▸ **WORK INSTRUCTION**
Can you rewrite everything in the Turbo button forum thread from "It was basically" down to "in the day.", using "CPU" in place of "processor"?

▸ **READING TEXT**
══════════

Post PICs of your old cards!

What did the "TURBO" button actually do? I had an old (New at the time though) 486 SX 33MHz VERY LARGE FULL TOWER CASE AST computer back in 1993 that had this button on it, but nothing really made a difference.

all i know is that when i was on my cousins, all that turbo button did was make it not crash.. :p
 
What did the "TURBO" button actually do? I had an old (New at the time though) 486 SX 33MHz VERY LARGE FULL TOWER CASE AST computer back in 1993 that had this button on it, but nothing really made a difference.

It was basically an overclocking button. From what I can recall you had to push it before you turned on your PC, and if you did it'd overclock your processor automatically. I remember having to have it set to play DOOM back in the day.
 
What did the "TURBO" button actually do? I had an old (New at the time though) 486 SX 33MHz VERY LARGE FULL TOWER CASE AST computer back in 1993 that had this button on it, but nothing really made a difference.

══════════

▸ **INPUT DATA**
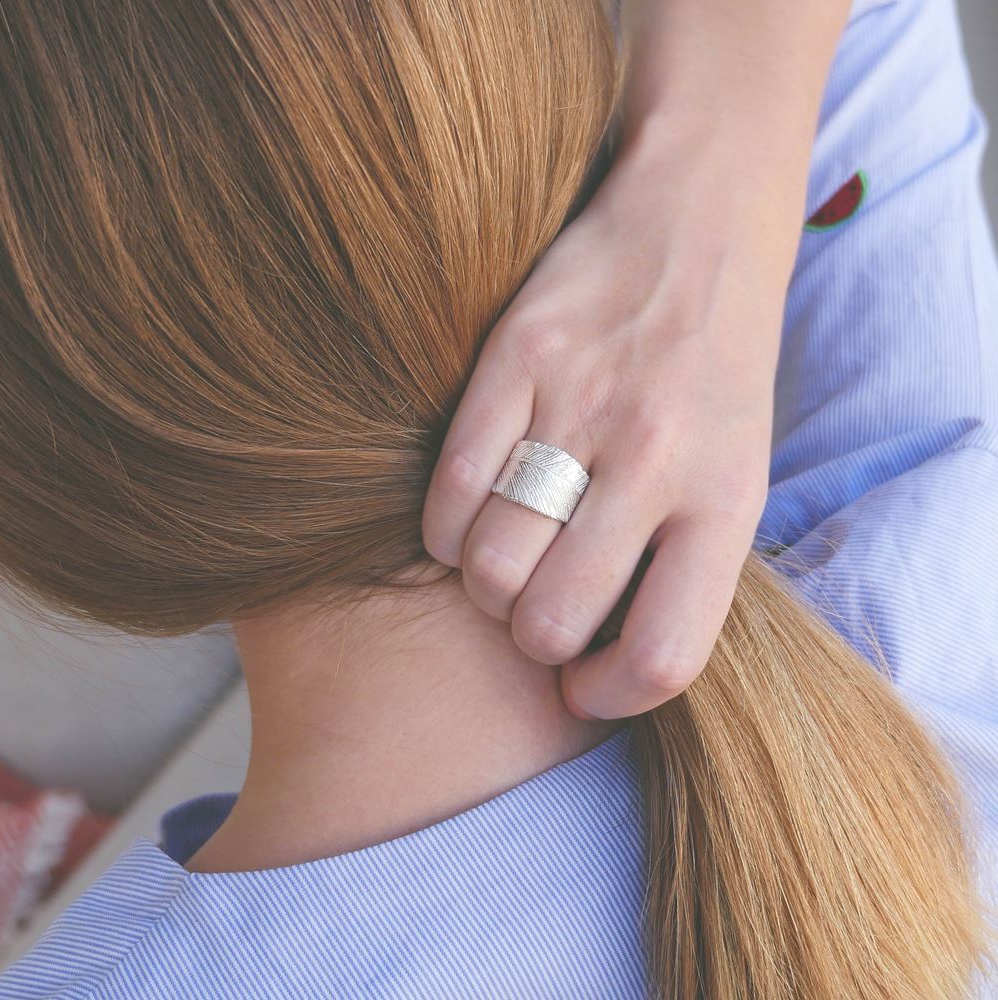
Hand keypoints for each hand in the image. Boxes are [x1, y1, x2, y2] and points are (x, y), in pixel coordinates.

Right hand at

══════════

▸ **FINAL ANSWER**
It was basically an overclocking button. From what I can recall you had to push it before you turned on your PC, and if you did it'd overclock your CPU automatically. I remember having to have it set to play DOOM back in the day.